Indeed, as confirmed by the latest WIPO[1] (World Intellectual Property Organization) study, if the first patent applications on Artificial Intelligence were filed in 1956, it was not until the 2000s, with the advent of modern computing, that the number of patent applications claiming it has become significant. Thus, we went from just over 3,000 patent applications filed until 1991 to nearly 12,500 until 2011. Graph 1 above shows this exponential increase in the number of applications filed. Likewise, the latest statistics known from the EPO (European Patent Office) show that since 2010 the number of patent families in the field of technologies relating to Artificial Intelligence on the sole application of IOT has increased on average by 54 % per year[2]. This growth is almost five times faster than the average for all technological areas combined. According to these same statistics, these requests come first from China, second from the United States, then from Japan and South Korea. France only comes in 10th position, just behind India and Russia.
If this revolution of AI in patents obviously concerns the entire field of patentability, the three technical fields most concerned are telecommunications (15% of patent applications), transport, such as autonomous cars (15 %), and the biological and medical field (12%).
No one will be surprised that large companies, such as IBM, Microsoft, Amazon, are the top patents applicants.

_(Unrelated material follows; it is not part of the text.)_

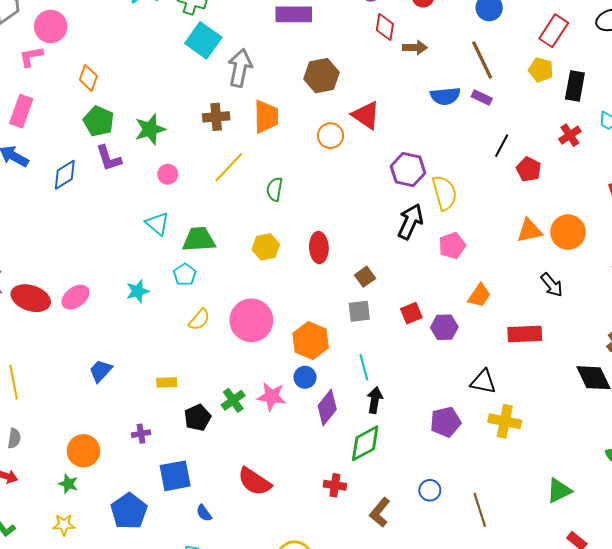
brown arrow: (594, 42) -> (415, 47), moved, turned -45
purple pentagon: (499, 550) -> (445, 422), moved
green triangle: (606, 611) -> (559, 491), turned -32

A significant number of universities and research institutes are also among the top 500 applicants for patent AI-related applications. It should be noted that in Europe, SMEs have only filed 10% of these AI patent applications while it is 16% in the United States.
We can thus see that large companies, such as IBM and Microsoft, have understood the importance of filing patents to protect their AI programs. This is not reserved for them! It is high time that French companies and, in particular, French start-ups and SMEs, also understand the importance of protecting and promoting their AI software.
It is, for these companies, of major strategic interest to participate in this fourth industrial revolution which is developing from “Artificial Intelligence”.